A sinusoidal wave travelling in the positive direction on stretched string has amplitude $20cm$, wavelength $1m$ and wave velocity $5m/s$. At $x=0$ and $t=0$, it is given that $y=0$ and $\frac{dy}{dt}<0$. Find the wave function $y(x,t)$.

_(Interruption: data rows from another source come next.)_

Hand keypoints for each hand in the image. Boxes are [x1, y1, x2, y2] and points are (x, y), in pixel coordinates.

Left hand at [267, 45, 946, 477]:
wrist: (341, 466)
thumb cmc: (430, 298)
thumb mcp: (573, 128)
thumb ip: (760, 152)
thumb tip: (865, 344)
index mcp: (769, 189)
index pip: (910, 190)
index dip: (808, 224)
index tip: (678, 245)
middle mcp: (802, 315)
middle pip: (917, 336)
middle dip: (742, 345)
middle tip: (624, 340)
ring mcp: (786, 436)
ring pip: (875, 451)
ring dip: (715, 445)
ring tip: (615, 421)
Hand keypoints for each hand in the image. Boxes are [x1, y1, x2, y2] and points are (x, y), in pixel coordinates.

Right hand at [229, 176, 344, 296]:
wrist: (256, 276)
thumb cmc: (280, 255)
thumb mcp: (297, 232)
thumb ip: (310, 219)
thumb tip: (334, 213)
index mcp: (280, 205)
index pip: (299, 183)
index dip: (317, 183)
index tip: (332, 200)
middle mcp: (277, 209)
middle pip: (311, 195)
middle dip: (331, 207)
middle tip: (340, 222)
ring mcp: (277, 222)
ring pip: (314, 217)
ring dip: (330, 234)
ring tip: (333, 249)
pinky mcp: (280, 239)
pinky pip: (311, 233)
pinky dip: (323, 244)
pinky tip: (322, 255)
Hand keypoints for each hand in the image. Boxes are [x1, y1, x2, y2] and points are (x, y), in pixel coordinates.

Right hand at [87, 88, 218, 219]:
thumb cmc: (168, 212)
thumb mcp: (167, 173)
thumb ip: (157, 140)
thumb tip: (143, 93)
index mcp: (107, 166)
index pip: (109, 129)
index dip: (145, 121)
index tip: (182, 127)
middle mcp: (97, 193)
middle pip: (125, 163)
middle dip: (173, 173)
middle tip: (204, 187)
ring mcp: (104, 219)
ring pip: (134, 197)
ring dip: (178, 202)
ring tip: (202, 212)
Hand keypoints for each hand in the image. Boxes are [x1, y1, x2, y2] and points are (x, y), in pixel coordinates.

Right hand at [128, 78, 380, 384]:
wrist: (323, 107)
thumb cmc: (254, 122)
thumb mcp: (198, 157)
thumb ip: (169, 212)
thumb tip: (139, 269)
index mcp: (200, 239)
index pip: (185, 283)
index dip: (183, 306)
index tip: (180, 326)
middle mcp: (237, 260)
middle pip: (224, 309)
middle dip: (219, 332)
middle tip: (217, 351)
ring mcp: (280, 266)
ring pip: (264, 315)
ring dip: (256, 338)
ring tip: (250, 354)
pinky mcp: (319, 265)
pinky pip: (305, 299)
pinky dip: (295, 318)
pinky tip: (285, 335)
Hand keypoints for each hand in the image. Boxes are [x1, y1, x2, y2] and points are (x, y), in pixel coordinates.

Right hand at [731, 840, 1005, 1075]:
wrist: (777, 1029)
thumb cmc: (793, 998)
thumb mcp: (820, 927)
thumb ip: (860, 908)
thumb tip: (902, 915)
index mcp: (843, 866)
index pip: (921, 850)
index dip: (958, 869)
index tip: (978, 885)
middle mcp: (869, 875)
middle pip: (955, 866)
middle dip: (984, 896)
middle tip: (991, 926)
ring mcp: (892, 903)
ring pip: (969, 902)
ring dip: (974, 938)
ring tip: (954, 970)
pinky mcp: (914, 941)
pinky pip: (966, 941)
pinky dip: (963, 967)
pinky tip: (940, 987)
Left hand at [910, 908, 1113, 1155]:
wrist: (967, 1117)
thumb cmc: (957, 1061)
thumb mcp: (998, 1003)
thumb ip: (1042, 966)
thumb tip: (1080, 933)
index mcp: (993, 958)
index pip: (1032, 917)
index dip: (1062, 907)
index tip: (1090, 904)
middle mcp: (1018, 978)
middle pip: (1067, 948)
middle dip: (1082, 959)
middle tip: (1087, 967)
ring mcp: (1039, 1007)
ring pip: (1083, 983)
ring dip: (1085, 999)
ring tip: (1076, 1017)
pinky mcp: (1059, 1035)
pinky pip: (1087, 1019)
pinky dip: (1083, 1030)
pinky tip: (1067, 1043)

• A. $y(x,t)=\left(0.02m\right)\sin [\left(2\pi m^{-1}\right)x+\left(10\pi s^{-1}\right)t]m$
• B. $y(x,t)=\left(0.02m\right)\cos [\left(10\pi s^{-1}\right)t+\left(2\pi m^{-1}\right)x]m$
• C. $y(x,t)=\left(0.02m\right)\sin [\left(2\pi m^{-1}\right)x-\left(10\pi s^{-1}\right)t]m$
• D. $y(x,t)=\left(0.02m\right)\sin [\left(\pi m^{-1}\right)x+\left(5\pi s^{-1}\right)t]m$

Answer 1

The correct option is C $y(x,t)=\left(0.02m\right)\sin [\left(2\pi m^{-1}\right)x-\left(10\pi s^{-1}\right)t]m$

We start a general form for a rightward moving wave,
$y(x,t)=A\sin (kx-\omega t+\varphi )$ ...(i)
The given amplitude is $A=2cm=0.02m$
The wavelength is given as
$\lambda =1m$
Wave number $=k=2\pi /\lambda =2\pi m^{-1}$
Angular frequency,
$\omega =vk=10\pi rad/s$
From equation (i),
$y(x,t)=\left(0.02\right)\sin [2\pi (x-5t)+\varphi ]$
$\because$ For $x=0,t=0$
$y=0$ and $\frac{\partial y}{\partial t}<0$
i.e. $0.02\sin \varphi =0$ (as $y=0$)
and $-0.2\pi \cos \varphi <0$
From these conditions, we may conclude that
$\varphi =2n\pi$, where $n=0,2,4,6,\dots$
Therefore,
$y(x,t)=\left(0.02m\right)\sin [\left(2\pi m^{-1}\right)x-\left(10\pi s^{-1}\right)t]m$